March starts with exams of Period 1.
March proceeds with Period 2: buzzes of internship in a hectic 7-week period.
March concludes with the intensity of internship interviews… and the release of P1 grades.
I have to say, just to be candid about my observations, there is naturally a lot of ‘competitive’ and ‘discreet’ energy. People don’t talk as much anymore in whatsapp groups about which offices they go to – as someone throws the question ‘Who gets a call from which office?’, most of the time there is now silence. People do compete, and you can just feel it. Of course, this is not the only energy. There are multiple collaborations, people doing cases together, and people helping each other. Following up on my February 2017 post, people do still love each other. And they get their love back.
Among the usual mix of feelings that typically occurs when you’re an INSEADer, the roller coaster ride this month has been the syndrome of mediocrity. As competition, secrets and collaboration are in the air, there is another thing that, at least for me, I experienced every now and then – even though just a couple of seconds: comparison.
I can’t stop comparing.
I can’t stop thinking how great these people are.
Yes, yes.

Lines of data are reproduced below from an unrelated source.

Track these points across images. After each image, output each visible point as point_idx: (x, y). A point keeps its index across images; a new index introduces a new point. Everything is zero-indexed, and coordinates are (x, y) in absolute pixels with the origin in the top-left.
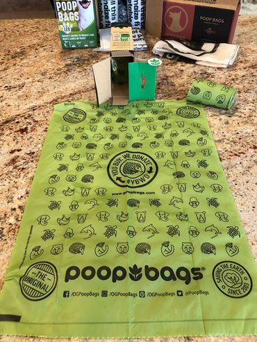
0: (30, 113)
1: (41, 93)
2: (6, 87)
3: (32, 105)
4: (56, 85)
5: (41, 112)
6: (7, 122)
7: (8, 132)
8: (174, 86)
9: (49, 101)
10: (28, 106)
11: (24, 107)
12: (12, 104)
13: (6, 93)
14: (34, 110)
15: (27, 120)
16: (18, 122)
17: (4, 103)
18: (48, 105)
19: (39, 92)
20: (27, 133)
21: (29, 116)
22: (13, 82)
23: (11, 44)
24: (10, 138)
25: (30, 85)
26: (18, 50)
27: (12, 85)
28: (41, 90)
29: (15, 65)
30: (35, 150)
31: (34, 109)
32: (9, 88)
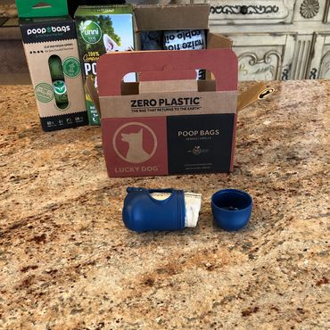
0: (49, 214)
1: (63, 187)
2: (13, 177)
3: (50, 202)
4: (83, 175)
5: (63, 212)
6: (15, 227)
7: (18, 241)
8: (251, 175)
9: (74, 197)
10: (44, 205)
11: (39, 206)
12: (21, 201)
13: (13, 187)
14: (53, 210)
15: (45, 224)
16: (31, 227)
17: (10, 200)
18: (74, 203)
19: (59, 185)
20: (45, 242)
21: (47, 218)
22: (22, 171)
23: (18, 118)
24: (20, 250)
25: (46, 175)
26: (28, 127)
27: (20, 174)
28: (62, 182)
29: (23, 147)
30: (57, 267)
31: (53, 208)
32: (16, 179)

I’m at the #1 business school. But I can’t stop feeling how mediocre I am.
This is why I am not a huge fan of formal academic education (been trying to work on improvement grades to complement result grades), however, formal academic education provides the networking and community experience. Comparison is an inherent risk in such system.

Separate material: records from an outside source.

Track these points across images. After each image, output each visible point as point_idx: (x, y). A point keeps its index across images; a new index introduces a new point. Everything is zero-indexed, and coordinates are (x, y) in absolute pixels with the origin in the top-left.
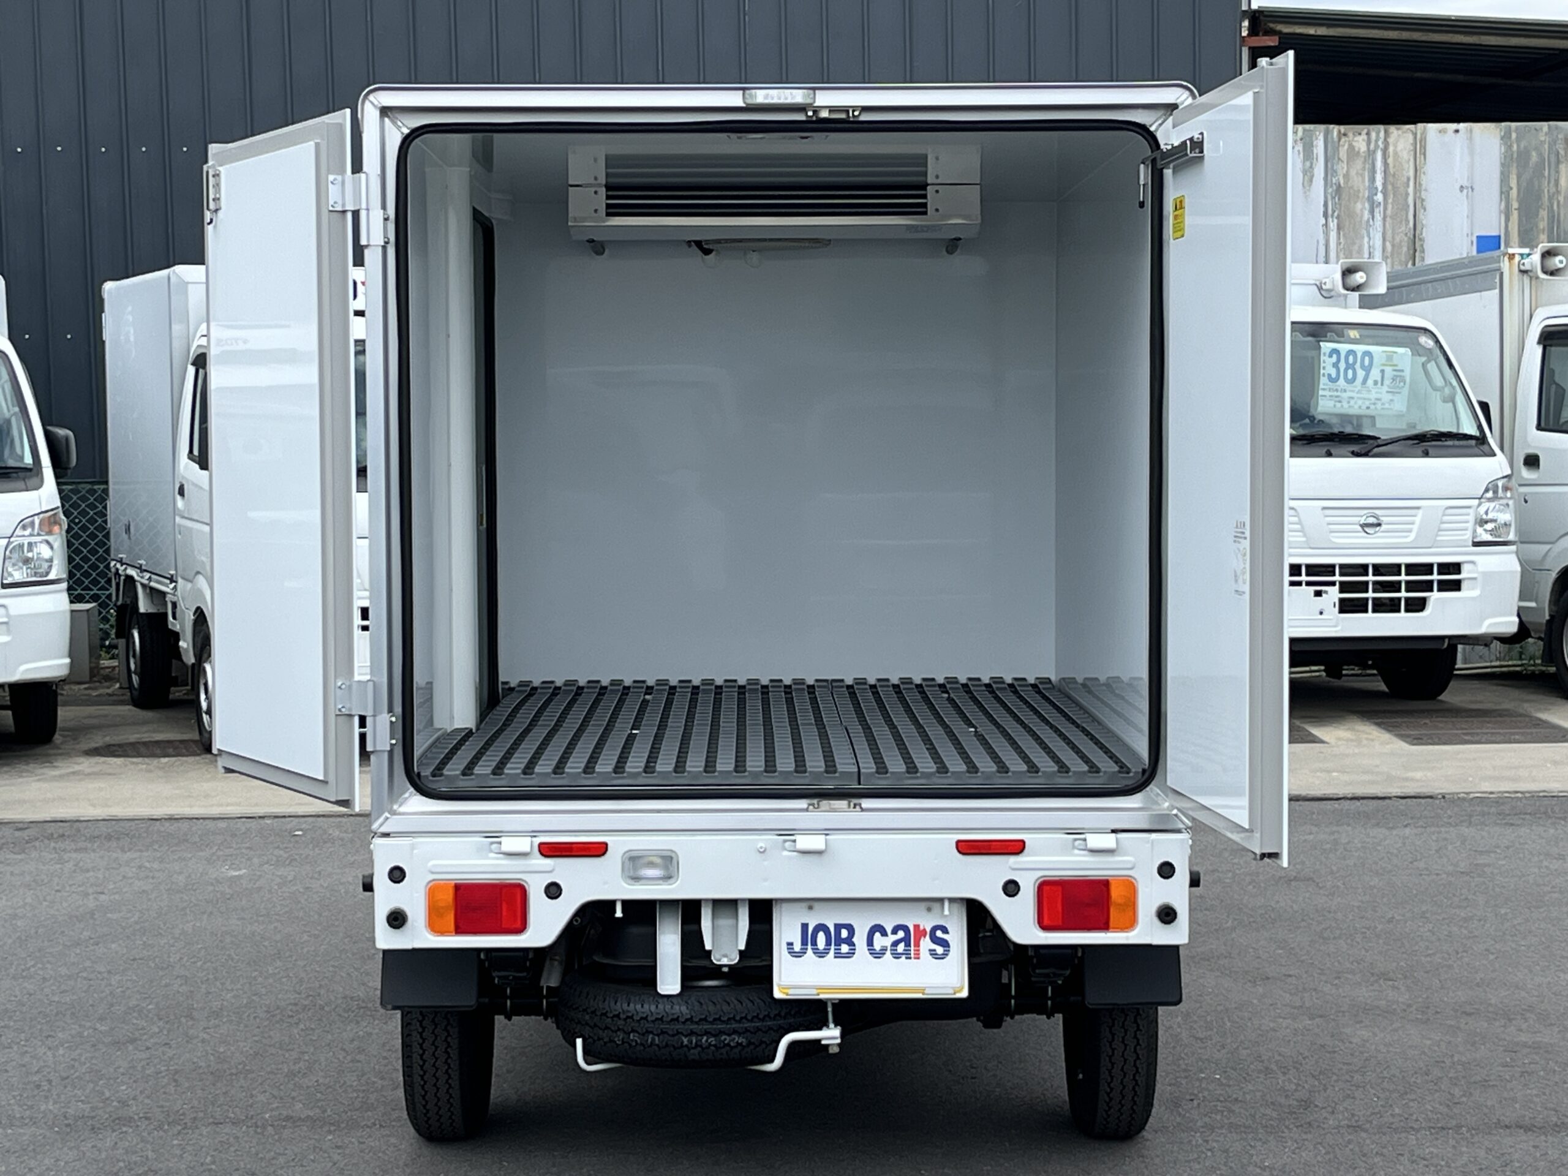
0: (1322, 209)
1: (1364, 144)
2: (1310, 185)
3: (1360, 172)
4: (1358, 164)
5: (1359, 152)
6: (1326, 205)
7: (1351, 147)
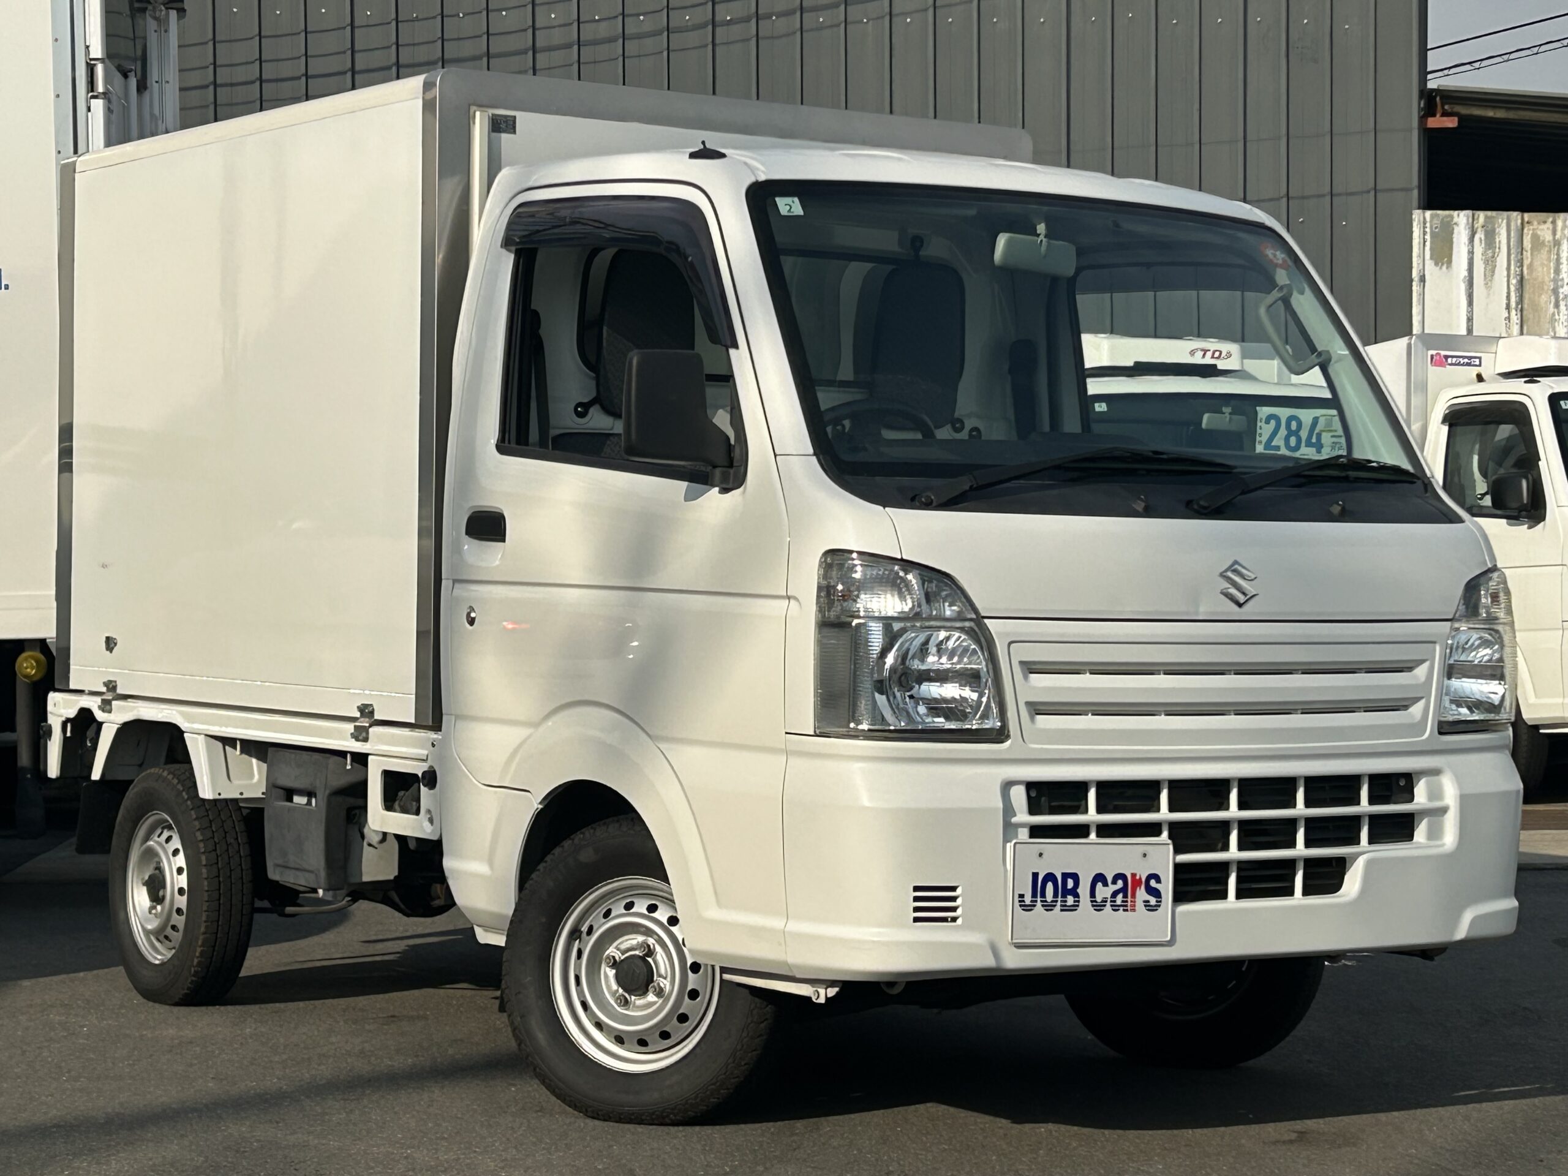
0: (1505, 301)
1: (1550, 232)
2: (1492, 276)
3: (1545, 262)
4: (1544, 253)
5: (1543, 241)
6: (1508, 297)
7: (1535, 238)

Here’s a sequence of that feeling: Yes, people say I’m good. At a lot of things. But am I truly amazing at anything?
Mediocrity: Let’s Look To The Sky
There’s a sky above the sky.
You look to your left, there is this guy who is just super good at finance who keeps on asking the smartest questions that make me feel lost.
You look to your right, there is this guy who is just super emphatic at organizational behaviour who keeps on responding with the right answers.

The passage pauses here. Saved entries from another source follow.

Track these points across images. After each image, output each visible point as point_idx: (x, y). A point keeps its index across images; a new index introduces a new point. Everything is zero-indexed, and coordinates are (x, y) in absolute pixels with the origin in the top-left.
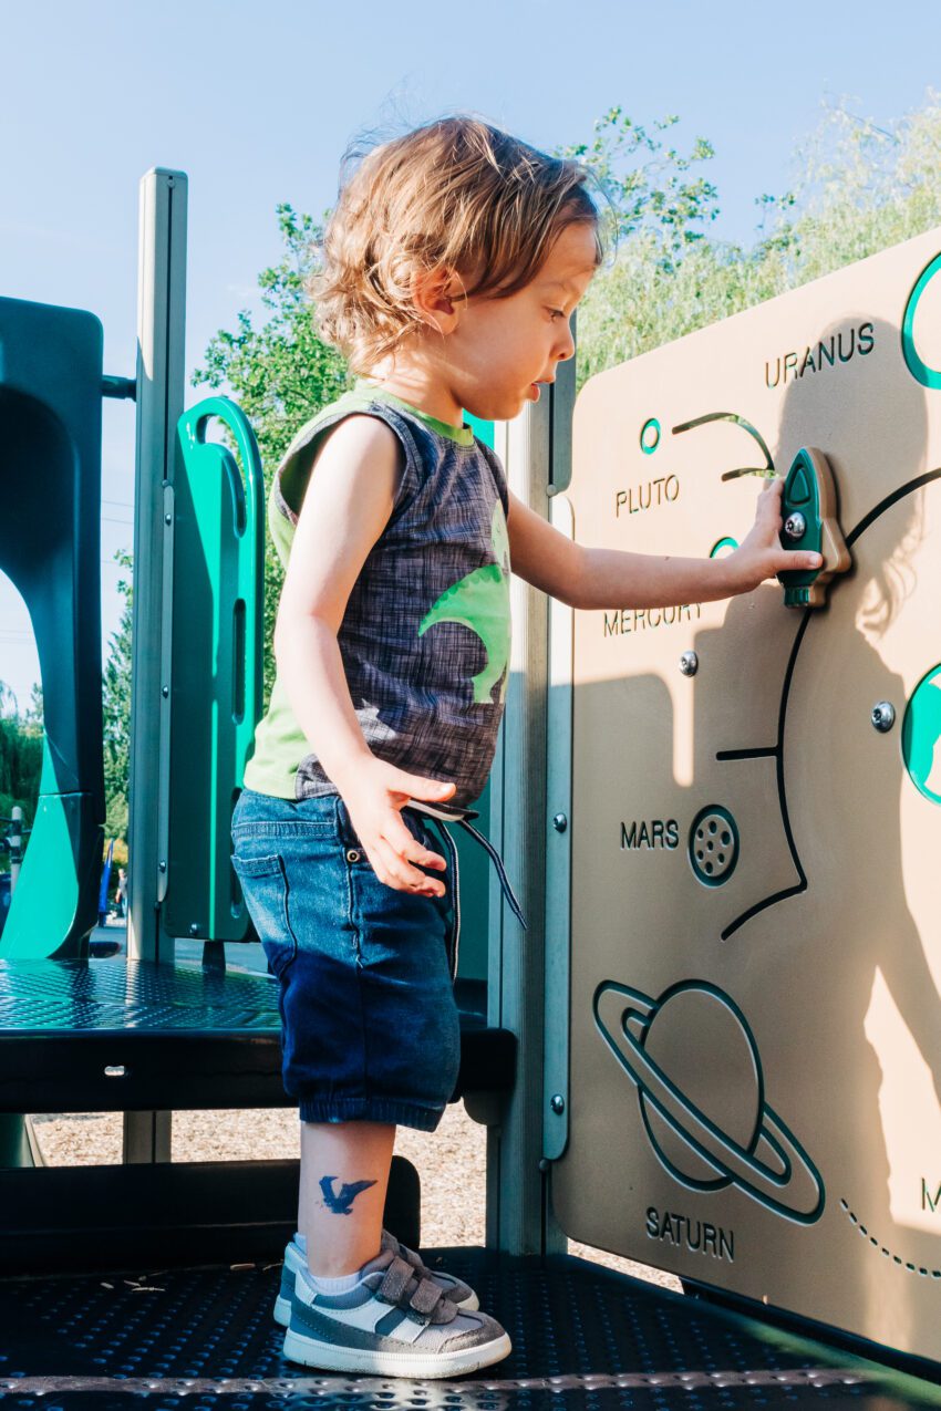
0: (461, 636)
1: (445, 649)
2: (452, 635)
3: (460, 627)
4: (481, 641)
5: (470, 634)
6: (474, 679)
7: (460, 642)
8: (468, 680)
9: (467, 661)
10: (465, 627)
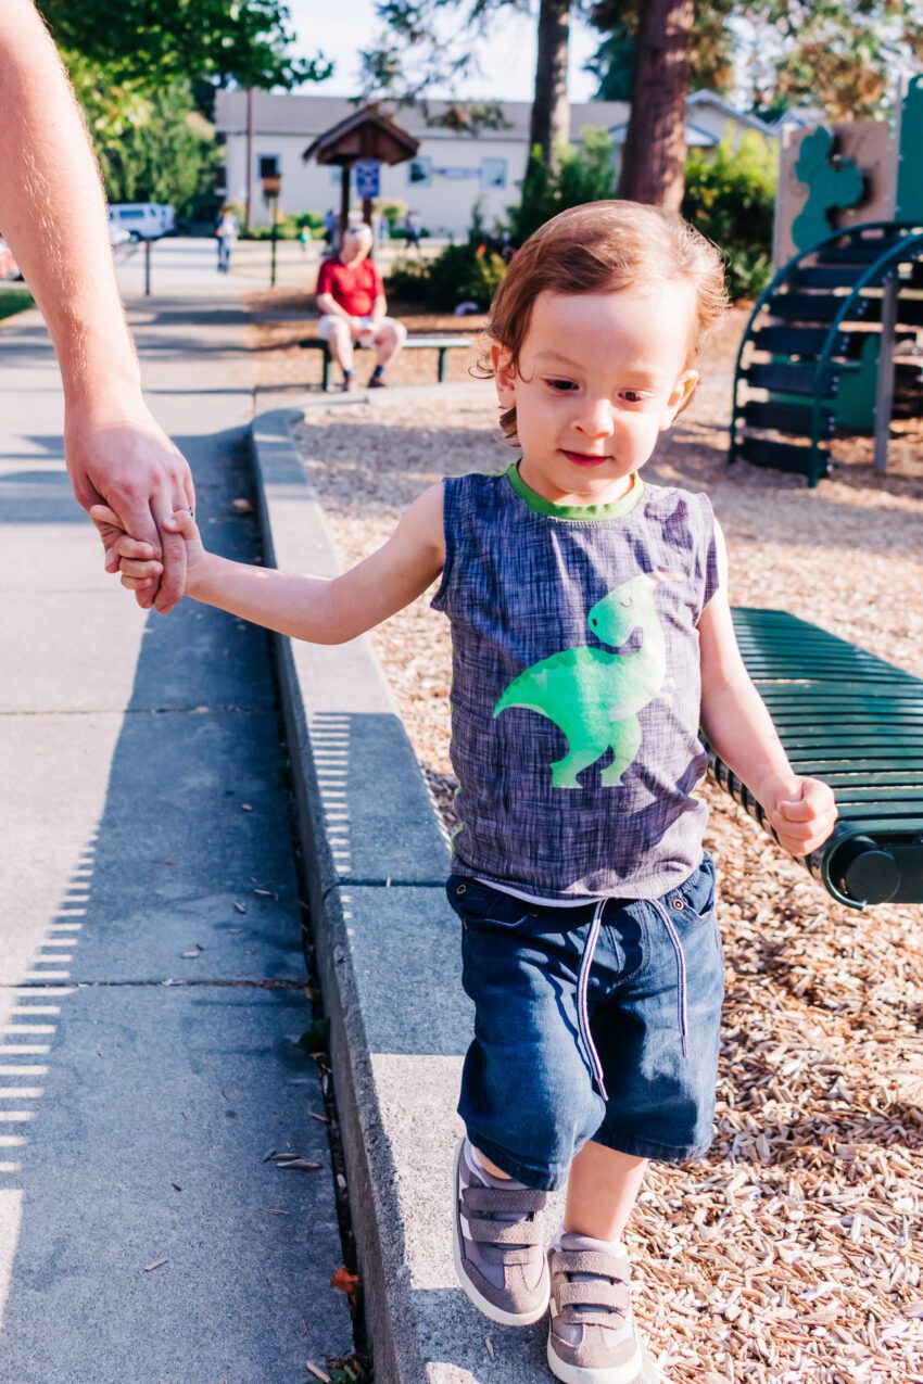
0: (532, 722)
1: (517, 733)
2: (524, 721)
3: (531, 714)
4: (558, 728)
5: (543, 720)
6: (552, 765)
7: (533, 728)
8: (546, 765)
9: (543, 747)
10: (537, 714)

And yes, their grades are amazing.
Mediocrity: Let’s Observe The Grounds
At the same time…. The Z-Curve system makes us realize we’re still better than someone else.
And even though I am at the bottom of something, I’ll be higher at something else. Or… even so, we all made it to INSEAD.
The experience is not about mediocrity, it’s about humility.
I can’t speak for others’ experiences, because it’s unique for everyone. But here’s what I discovered:
When I start receiving my grades and looking at how people, for example, are doing their case interviews for consulting, I realize that I still have so much to learn. And that I’m just human. Everyone’s fighting their own battles.
Why do we have to compare? We each have our own race.
Why do we have to ignore? We can help each other.
Mediocrity is perfectly fine. But humility is awesomely great.
And it intensifies at INSEAD. As many people actually present themselves, there are just too many. It’s an overwhelmingly positive environment for humility lessons.
Can’t wait to see what April unfolds.